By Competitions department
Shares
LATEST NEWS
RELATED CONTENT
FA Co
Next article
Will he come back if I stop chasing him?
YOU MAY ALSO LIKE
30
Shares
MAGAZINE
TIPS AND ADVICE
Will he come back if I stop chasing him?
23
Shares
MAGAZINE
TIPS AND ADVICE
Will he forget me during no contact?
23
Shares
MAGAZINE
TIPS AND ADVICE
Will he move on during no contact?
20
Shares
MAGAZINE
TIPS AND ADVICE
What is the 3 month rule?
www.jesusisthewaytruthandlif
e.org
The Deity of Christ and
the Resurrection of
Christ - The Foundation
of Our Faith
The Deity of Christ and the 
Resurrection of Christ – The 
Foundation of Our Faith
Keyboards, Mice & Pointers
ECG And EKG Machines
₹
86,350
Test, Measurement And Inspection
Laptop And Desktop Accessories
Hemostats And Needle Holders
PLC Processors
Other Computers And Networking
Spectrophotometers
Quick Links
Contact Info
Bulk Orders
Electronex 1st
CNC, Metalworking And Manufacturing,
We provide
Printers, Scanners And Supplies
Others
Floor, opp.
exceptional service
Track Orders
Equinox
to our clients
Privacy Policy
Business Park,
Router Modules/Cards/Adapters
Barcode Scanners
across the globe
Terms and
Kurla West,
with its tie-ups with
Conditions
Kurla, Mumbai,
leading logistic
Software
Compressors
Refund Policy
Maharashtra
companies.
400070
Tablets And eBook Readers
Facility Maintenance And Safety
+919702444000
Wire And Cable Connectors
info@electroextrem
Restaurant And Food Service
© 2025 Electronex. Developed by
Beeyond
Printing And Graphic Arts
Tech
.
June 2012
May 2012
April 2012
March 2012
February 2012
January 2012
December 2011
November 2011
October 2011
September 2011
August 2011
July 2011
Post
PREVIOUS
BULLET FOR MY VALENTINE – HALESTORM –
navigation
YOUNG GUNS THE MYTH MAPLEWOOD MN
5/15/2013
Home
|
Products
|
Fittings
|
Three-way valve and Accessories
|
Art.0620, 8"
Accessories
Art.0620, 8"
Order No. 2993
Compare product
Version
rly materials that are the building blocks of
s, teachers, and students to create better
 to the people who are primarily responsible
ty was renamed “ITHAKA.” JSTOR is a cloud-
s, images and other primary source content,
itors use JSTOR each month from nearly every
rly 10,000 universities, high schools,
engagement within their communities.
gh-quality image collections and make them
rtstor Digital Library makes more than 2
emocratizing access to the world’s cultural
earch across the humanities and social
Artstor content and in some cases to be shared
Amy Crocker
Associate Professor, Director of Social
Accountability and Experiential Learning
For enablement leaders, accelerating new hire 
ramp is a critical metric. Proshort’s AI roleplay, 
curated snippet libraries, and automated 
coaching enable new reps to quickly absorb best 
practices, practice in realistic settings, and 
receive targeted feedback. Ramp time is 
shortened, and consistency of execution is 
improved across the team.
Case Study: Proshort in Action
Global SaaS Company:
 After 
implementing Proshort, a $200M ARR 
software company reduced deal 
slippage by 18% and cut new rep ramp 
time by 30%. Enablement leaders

### Required work:
Extract from the listing above the lines between the line containing "ramp is a critical" and the line containing "implementing Proshort, a $200M ARR", keeping both of those lines. Output nothing else.

### Answer to this exercise:
ramp is a critical metric. Proshort’s AI roleplay, 
curated snippet libraries, and automated 
coaching enable new reps to quickly absorb best 
practices, practice in realistic settings, and 
receive targeted feedback. Ramp time is 
shortened, and consistency of execution is 
improved across the team.
Case Study: Proshort in Action
Global SaaS Company:
 After 
implementing Proshort, a $200M ARR 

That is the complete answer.